Nursing Considerations
  • General Assessment:

    • Identify underlying causes of n/v, signs of dehydration (e.g., tachycardia, skin turgor).

    • Monitor hydration and patient characteristics before medication administration.

  • Non-Pharmacological Interventions:

    • Small sips of water, bland foods, smaller meals to reduce strong odors.

  • Evaluation:

    • Look for improvement, monitoring side effects, including potential EPS and hydration status.

Constipation

  • Definition: Characterized by fewer than 3 bowel movements (BM) per week, with hard, lumpy stools and straining during defecation.

  • Common Causes:

    • Poor diet, limited physical activity, dehydration, various diseases, medications (especially opiates), pregnancy, and learned behaviors regarding bowel urges.

  • Non-Pharmacological Interventions:

    • Increase fluid intake and dietary fiber, engaging in more physical activity, and regular bowel training routines.

Laxatives

  • Types:

    • Fiber Supplements: (e.g., Metamucil, Benefiber) to add bulk to stool.

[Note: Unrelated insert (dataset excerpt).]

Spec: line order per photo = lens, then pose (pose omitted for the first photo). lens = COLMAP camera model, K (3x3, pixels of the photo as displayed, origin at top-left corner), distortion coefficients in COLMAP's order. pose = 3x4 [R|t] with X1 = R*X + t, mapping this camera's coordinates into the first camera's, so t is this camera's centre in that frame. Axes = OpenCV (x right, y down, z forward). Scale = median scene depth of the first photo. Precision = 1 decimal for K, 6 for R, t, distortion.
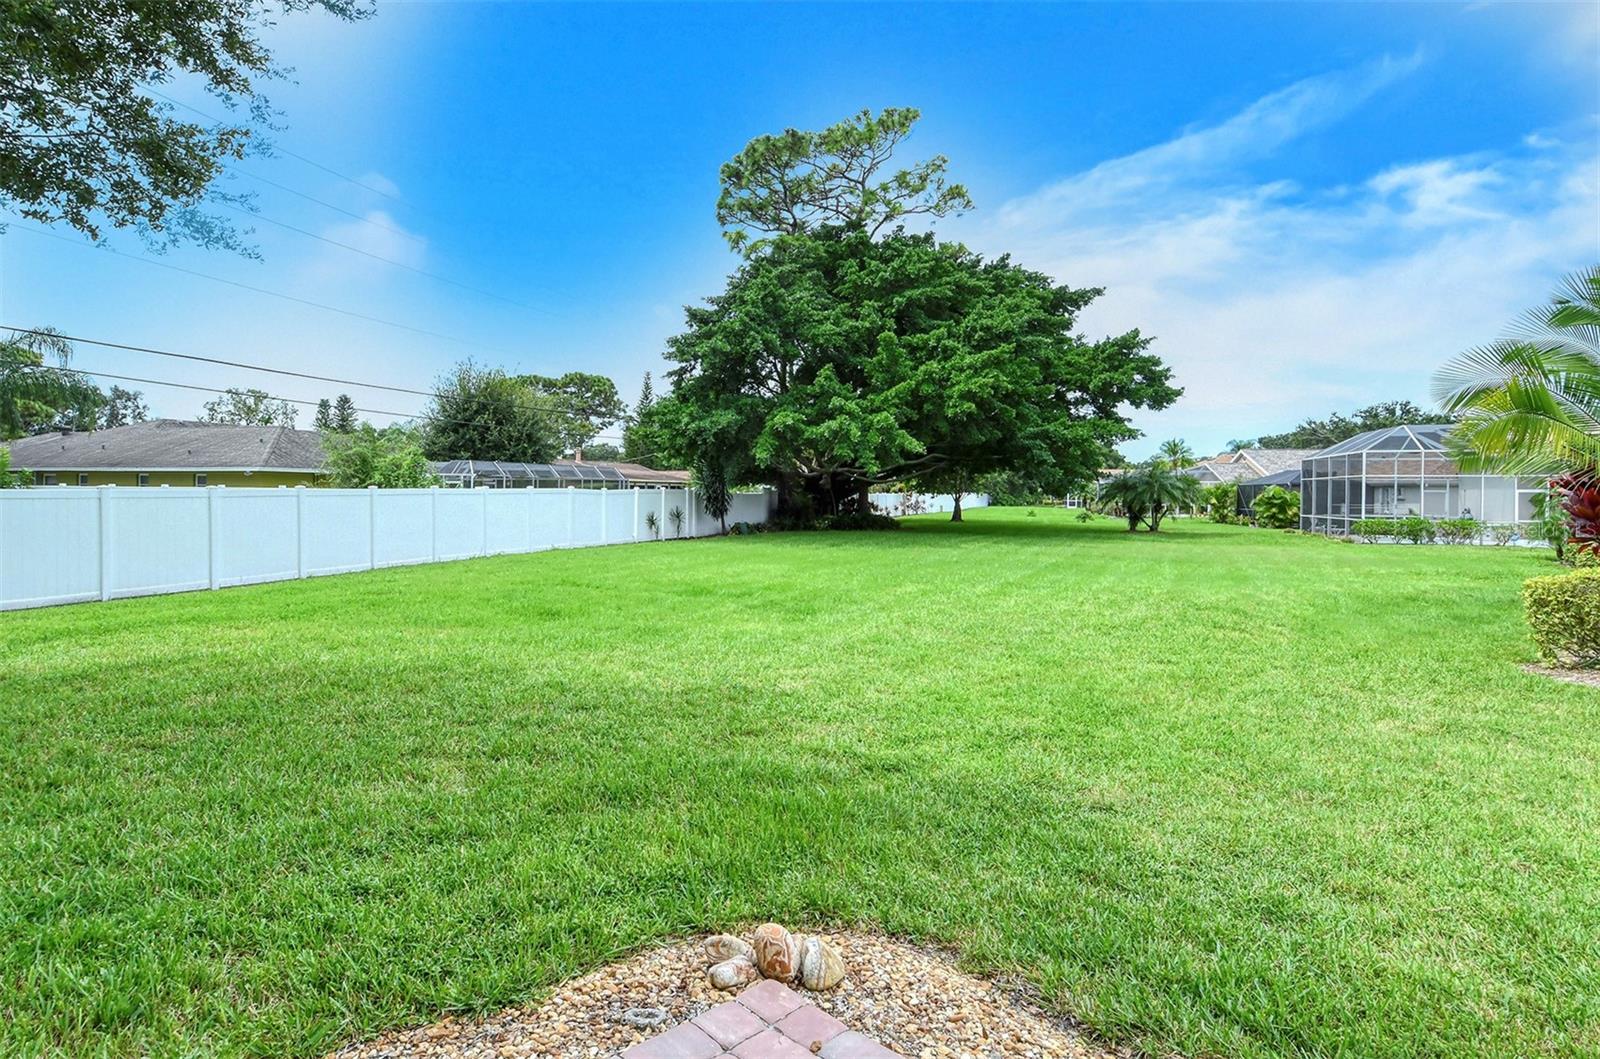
lens RADIAL K [[851.2, 0, 743.2], [0, 851.2, 510.3], [0, 0, 1]] dist [0.013274, -0.000067]
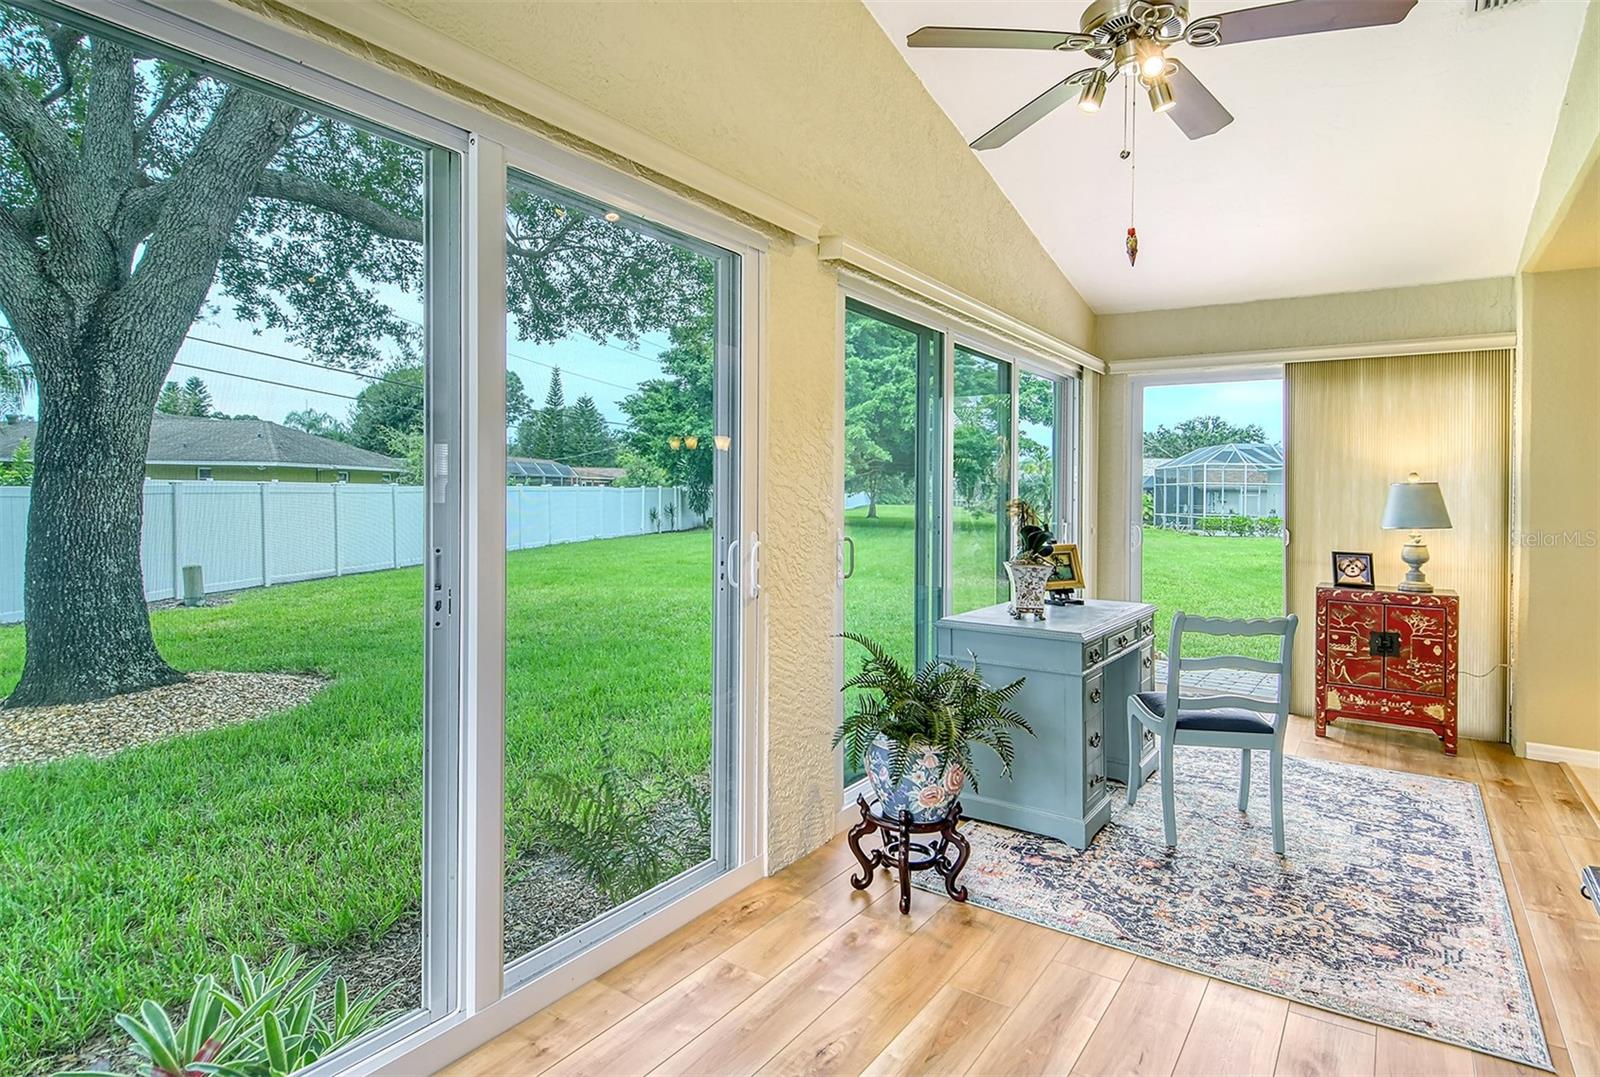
lens RADIAL K [[863.2, 0, 787.2], [0, 863.2, 493.7], [0, 0, 1]] dist [0.043484, -0.000313]
pose [[0.978891, 0.009890, 0.204141, -0.150398], [-0.006633, 0.999840, -0.016635, 0.001399], [-0.204273, 0.014930, 0.978800, -0.143034]]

    • Stool Softeners (Emollients): (e.g., Docusate sodium) to provide moisture to the stool.

    • Osmotics: (e.g., Miralax, Lactulose) to increase osmotic pressure in the bowel.

    • Stimulants: (e.g., Bisacodyl, Senna) to stimulate peristalsis.

    • Lubricants: (e.g., Mineral Oil, Castor Oil) help lubricate stool.

    • Enemas: Different types based on composition (e.g., saline, glycerin).

Considerations Regarding Laxatives
  • Use Caution: Overuse may weaken normal bowel response, leading to dependence, bowel obstructions, or perforations.

Anti-Diarrheals

  • Types:

    • Anti-Motility Agents: (e.g., Loperamide, Codeine) which slow peristalsis and allow for more water reabsorption.

    • Anti-Cholinergics: (e.g., Scopolamine) which reduce spasms in the GI tract.

    • Antisecretory/Anti-absorbent: (e.g., Bismuth subsalicylate) to coat the GI tract's lining and prevent fluid entry.

  • Caution: Antidiarrheals may mask underlying causes of diarrhea and potentially lead to a vicious cycle.

Inflammatory Bowel Disease (IBD)

  • Types of IBD:

    • Ulcerative Colitis: Inflammation localized to the large intestine/colon.

    • Crohn's Disease: Inflammation that can affect any part of the gastrointestinal tract.

Medications Used in IBD
  • 5-Aminosalicylates: (e.g., Sulfasalazine, Mesalamine) to decrease inflammation by inhibiting prostaglandin synthesis; used for the induction and maintenance of remission in mild to moderate cases.

  • Corticosteroids: Used primarily during acute flare-ups; examples: Prednisone, Budesonide; side effects include immune suppression.

  • Antibiotics: Used more frequently for Crohn's disease, examples include Ciprofloxacin and Metronidazole.

  • Immunosuppressants: (e.g., Methotrexate) used to suppress immune response after steroids to maintain remission; requires monitoring due to side effects.

  • Biologics: Advanced therapy with targeted medications such as Adalimumab (Humira) and Infliximab (Remicade); expensive and may require pre-screening for infections before initiation.

IBD Practice Questions
  • Common questions include understanding treatment mechanisms, medication purpose, and client education focusing on understanding the medications prescribed and the rationale behind their use.